Кроме того, Фракасторо не первым заговорил о заражении как о причине распространения болезней. После Черной смерти, унесшей в XIII столетии треть населения континента, европейским мыслителям пришлось под напором лавины фактов признать, что первопричина болезни – не всегда внутри тела. Выдающиеся умы пытались осмыслить мир и в результате приходили к самым различным выводам. Так, многие современники Фракасторо толковали о заражении. Его по-прежнему считали проявлением воли Господней (в то время никто не дерзал это отрицать), однако воля Господня проявлялась в данном случае через физические средства. Фракасторо не был первым, кто решил, что болезни – некие отдельные сущности, а не просто «волнение гуморов»: такую же идею выдвигали и до того, как он ее высказал, взять хотя бы Парацельса, жившего в ту же эпоху.
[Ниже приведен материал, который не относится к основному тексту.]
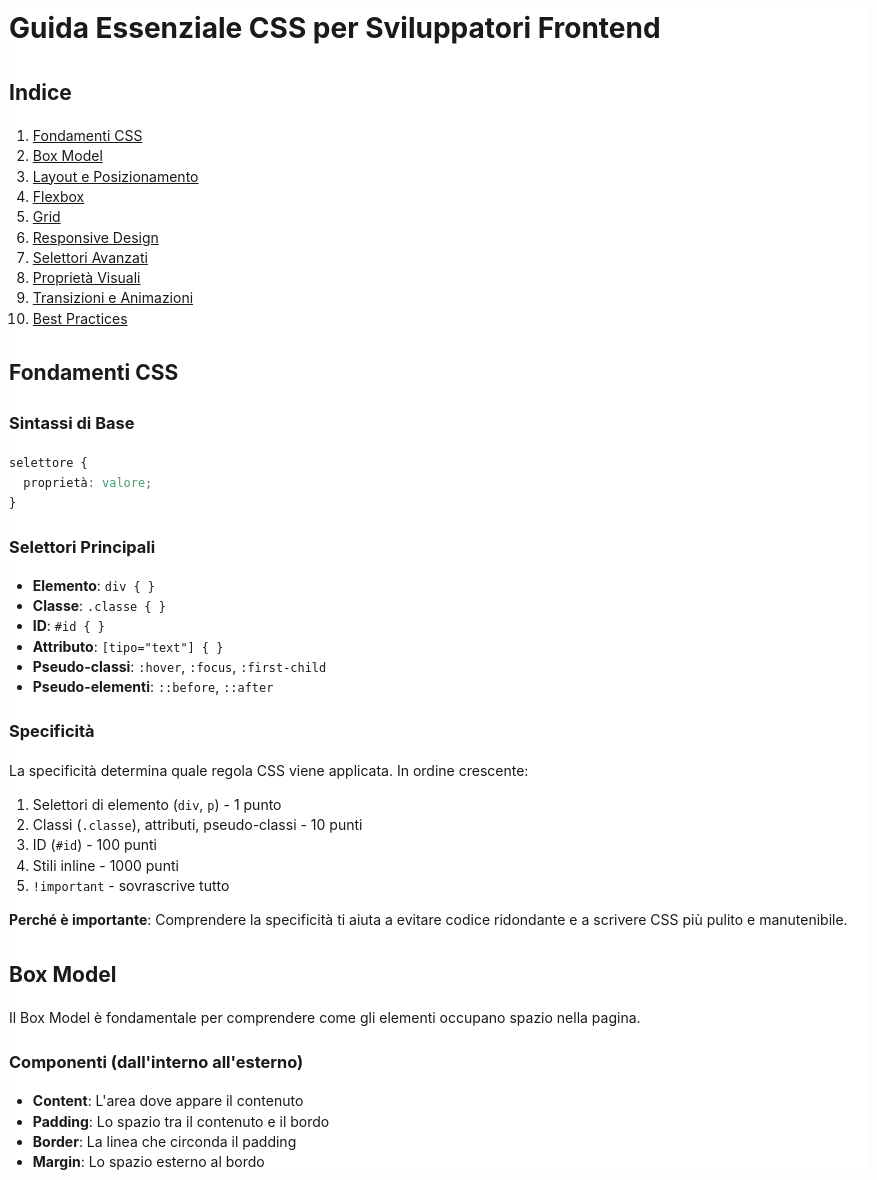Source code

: # Guida Essenziale CSS per Sviluppatori Frontend

## Indice
1. [Fondamenti CSS](#fondamenti-css)
2. [Box Model](#box-model)
3. [Layout e Posizionamento](#layout-e-posizionamento)
4. [Flexbox](#flexbox)
5. [Grid](#grid)
6. [Responsive Design](#responsive-design)
7. [Selettori Avanzati](#selettori-avanzati)
8. [Proprietà Visuali](#proprietà-visuali)
9. [Transizioni e Animazioni](#transizioni-e-animazioni)
10. [Best Practices](#best-practices)

## Fondamenti CSS

### Sintassi di Base
```css
selettore {
  proprietà: valore;
}
```

### Selettori Principali
- **Elemento**: `div { }`
- **Classe**: `.classe { }`
- **ID**: `#id { }`
- **Attributo**: `[tipo="text"] { }`
- **Pseudo-classi**: `:hover`, `:focus`, `:first-child`
- **Pseudo-elementi**: `::before`, `::after`

### Specificità
La specificità determina quale regola CSS viene applicata. In ordine crescente:
1. Selettori di elemento (`div`, `p`) - 1 punto
2. Classi (`.classe`), attributi, pseudo-classi - 10 punti
3. ID (`#id`) - 100 punti
4. Stili inline - 1000 punti
5. `!important` - sovrascrive tutto

**Perché è importante**: Comprendere la specificità ti aiuta a evitare codice ridondante e a scrivere CSS più pulito e manutenibile.

## Box Model

Il Box Model è fondamentale per comprendere come gli elementi occupano spazio nella pagina.

### Componenti (dall'interno all'esterno)
- **Content**: L'area dove appare il contenuto
- **Padding**: Lo spazio tra il contenuto e il bordo
- **Border**: La linea che circonda il padding
- **Margin**: Lo spazio esterno al bordo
Теория Фракасторо стала лишь одной среди многих соперничающих теорий, так или иначе рассматривавших механизмы заражения. Она оказала некоторое влияние и на его современников, и на тех мыслителей, которые пришли позже, но получила и свою долю критики. Задним числом кажется, что некоторые из его идей довольно близки к верному объяснению, но хоть они и оказались рядом с истиной, это не значит, что они истинны. Пожалуй, так обстоит дело со всеми подобными идеями. Они зарождаются среди той шумной и неустанной битвы умов, которую мы и именуем наукой.
Эдвард Дженнер
Прыгнув вперед на пару столетий в поисках корней иммунологии, мы обнаружим, что идею заразности некоторых заболеваний к тому времени довольно широко приняли. Среди этих болезней – оспа, тысячелетиями мучившая человечество. Тогда уже знали на основании наблюдений, что переболевшие оспой не могут подхватить ее снова. В разных местах и в разные эпохи людям приходила в голову идея прививки (или вариоляции, от латинского variola – «оспа»): из гнойника больного оспой выкачивали немного гноя и затем вводили под кожу здорового человека, чтобы он переболел оспой в легкой форме и после этого был бы навсегда от нее защищен.
Вариоляция пришла в Британию из Турции еще в начале XVIII столетия. Потребовалось немалое время (и настойчивость леди Мэри Уортли Монтегю, жены британского посланника в Турции, приказавшей сделать прививку своим собственным детям), чтобы убедить британских докторов принять новую процедуру. В 1722 году сделали прививку шести узникам. Результаты оказались вполне удовлетворительными[70]. Убедившись, что процесс безопасен для детей (доктора привили население целого сиротского приюта!), члены королевского семейства сочли, что теперь они могут привить и собственных отпрысков. Для британцев это стало наилучшей рекомендацией. К тому времени, как на медицинской сцене появился Дженнер, короли вовсю прививали своих воинов, чад и самих себя. Подданные последовали их примеру.